Comprehensive analysis of m6A-related lncRNAs as prognosis factors in the immune microenvironment of colorectal cancer

BACKGROUND: The prognosis of colorectal cancer (CRC) varies significantly across different immune subtypes. This study aimed to develop a risk prediction model incorporating the tumor immune microenvironment (TIME) to improve prognosis assessment and predict immunotherapy response in CRC patients, given the significant variability in clinical outcomes across different immune subtypes. METHODS: CRC transcriptome data and corresponding clinical information were obtained from The Cancer Genome Atlas (TCGA) database. Univariate and multivariate Cox regression analyses were employed to identify m6A-related long non-coding RNAs (lncRNAs) (mRLs). A risk model was constructed using least absolute shrinkage and selection operator (LASSO) Cox regression and further validated through nomogram analysis, time-dependent receiver operating characteristic (ROC) curves, and Kaplan-Meier survival analysis.
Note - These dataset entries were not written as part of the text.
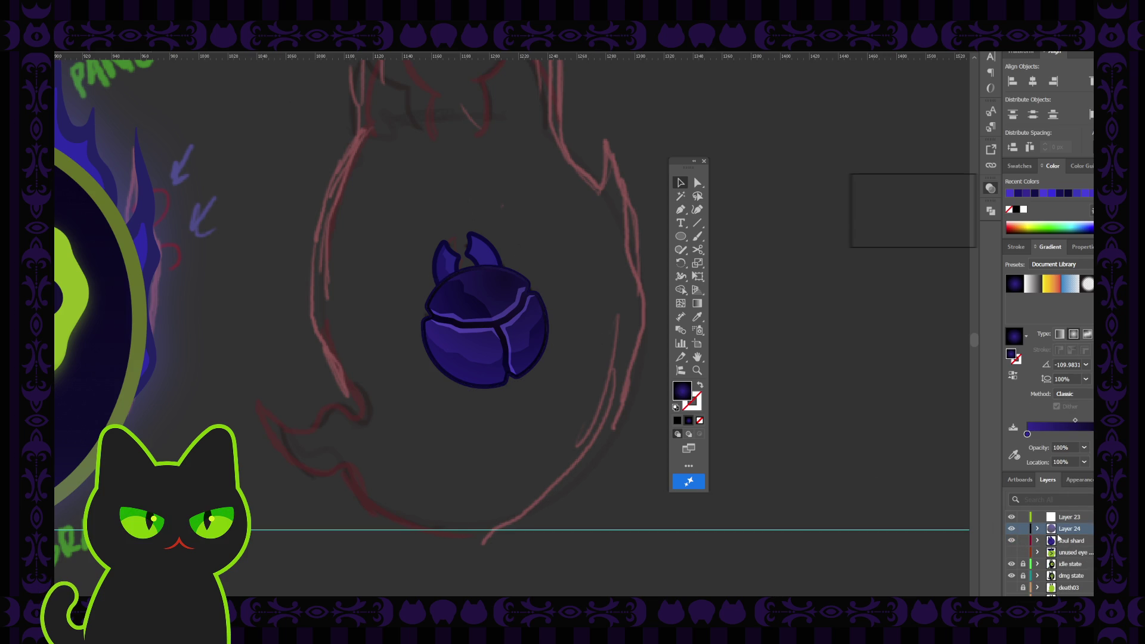
{"action": "left_click", "coordinate": [497, 292]}
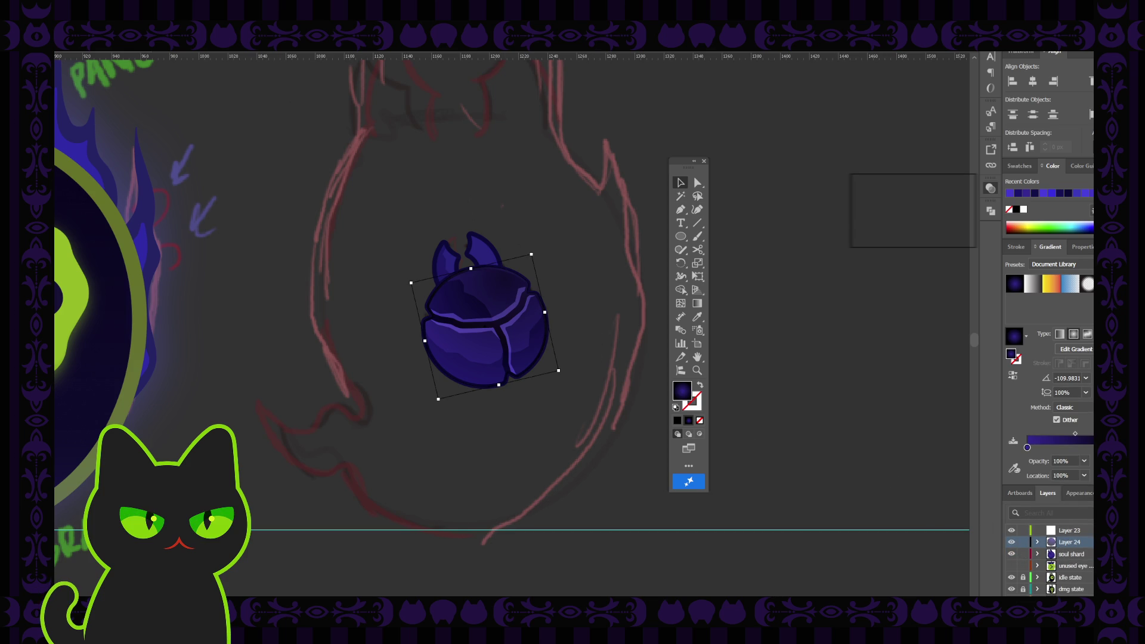
{"action": "left_click_drag", "start_coordinate": [1038, 544], "coordinate": [1038, 555]}
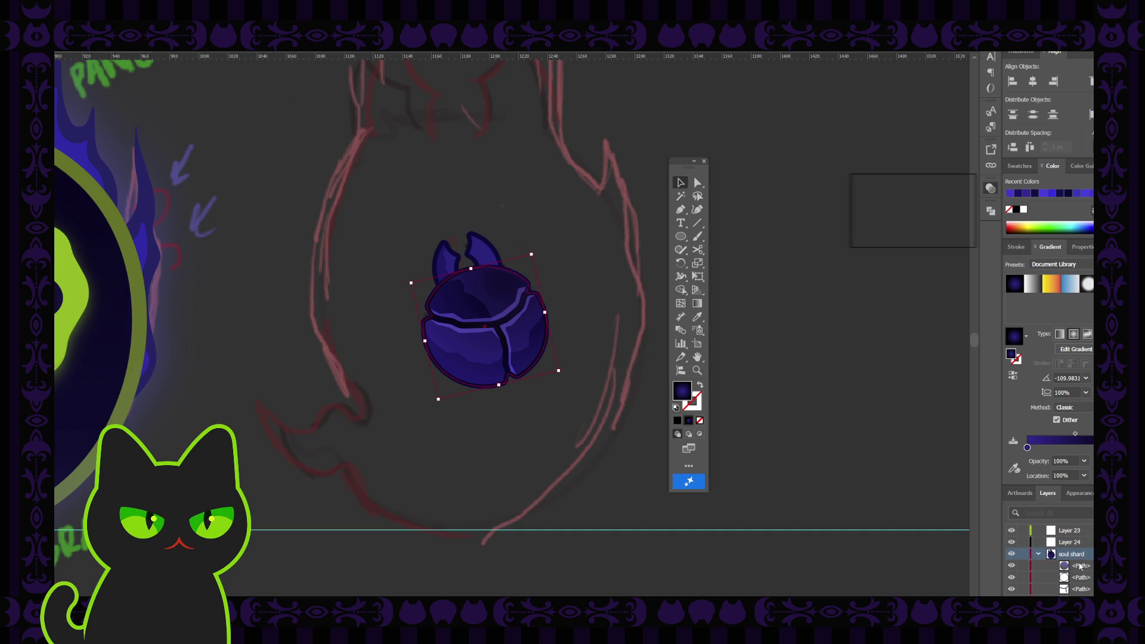
{"action": "left_click", "coordinate": [1038, 557]}
{"action": "left_click_drag", "start_coordinate": [1079, 565], "coordinate": [1080, 577]}
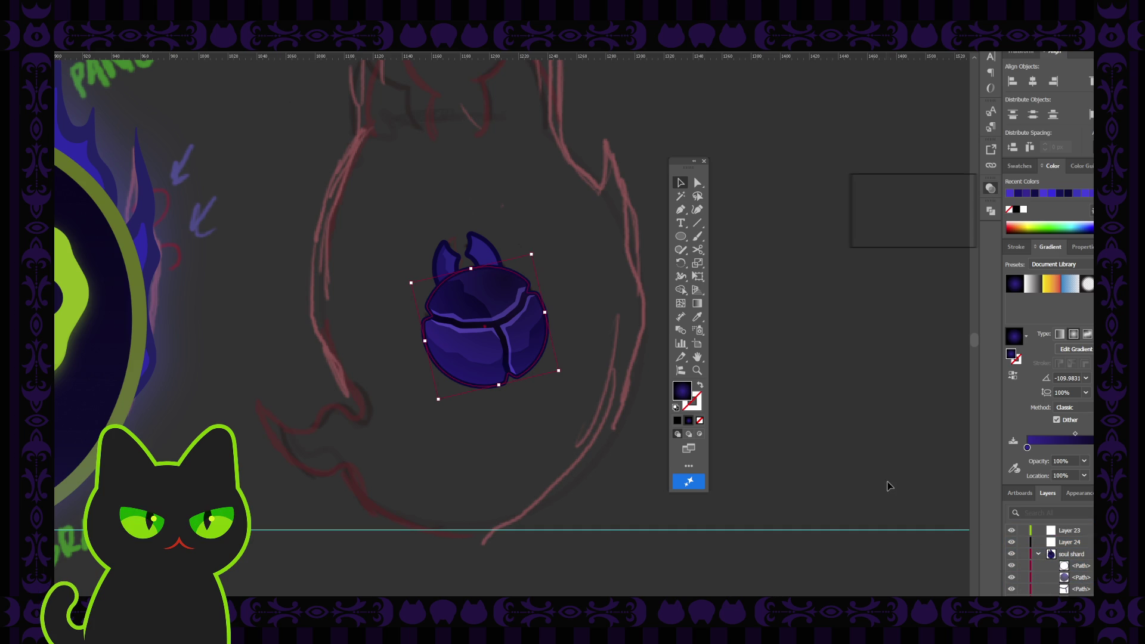
{"action": "left_click", "coordinate": [614, 332]}
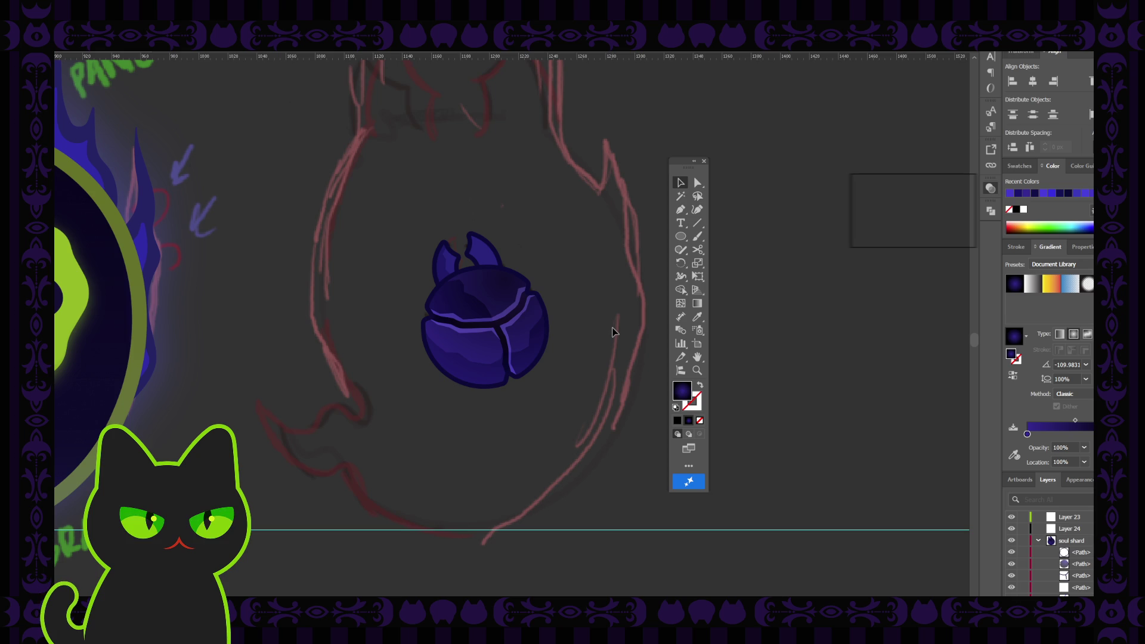
Drag the orb gradient's midpoint to a 50% location to darken the shading
{"action": "key", "text": "ctrl+minus"}
{"action": "key", "text": "ctrl+minus"}
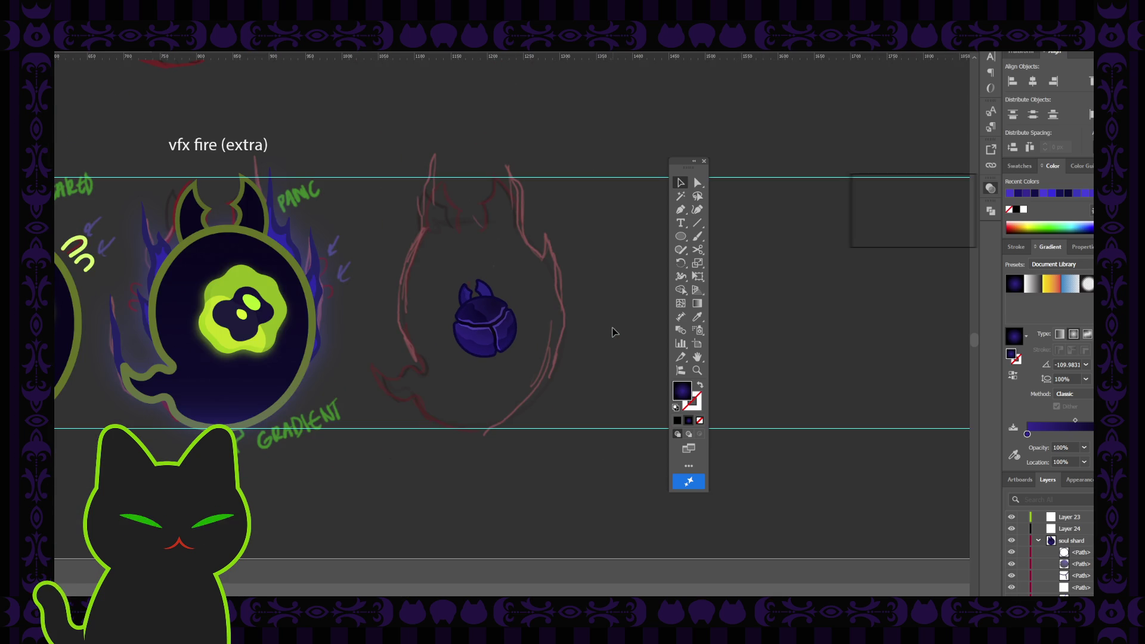
{"action": "key", "text": "ctrl+plus"}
Differences in immune infiltration scores and clinical characteristics between low-risk group (LRG) and high-risk group (HRG) were also investigated. RESULTS: An 11-mRL signature model was established based on their expression profiles in CRC and correlation with m6A regulatory factors. This model demonstrated strong predictive performance for OS, as confirmed by Kaplan-Meier analysis, ROC curves, and Cox regression. Notably, the HRG exhibited significantly higher infiltration of specific immune cells and elevated expression of immune checkpoints [programmed cell death protein 1 (PD-1), programmed death-ligand 1 (PD-L1), and cytotoxic T lymphocyte antigen 4 (CTLA4)] compared to the LRG. Furthermore, the two groups showed distinct responses to immunotherapy, suggesting potential utility in guiding immunosuppressant selection. A nomogram integrating m6A-immune signatures and clinicopathological variables was developed to individualize prognosis prediction. CONCLUSIONS: This study constructed an mRLs risk model that effectively predicts CRC prognosis and immune profiles, offering a potential tool for personalized therapeutic decision-making.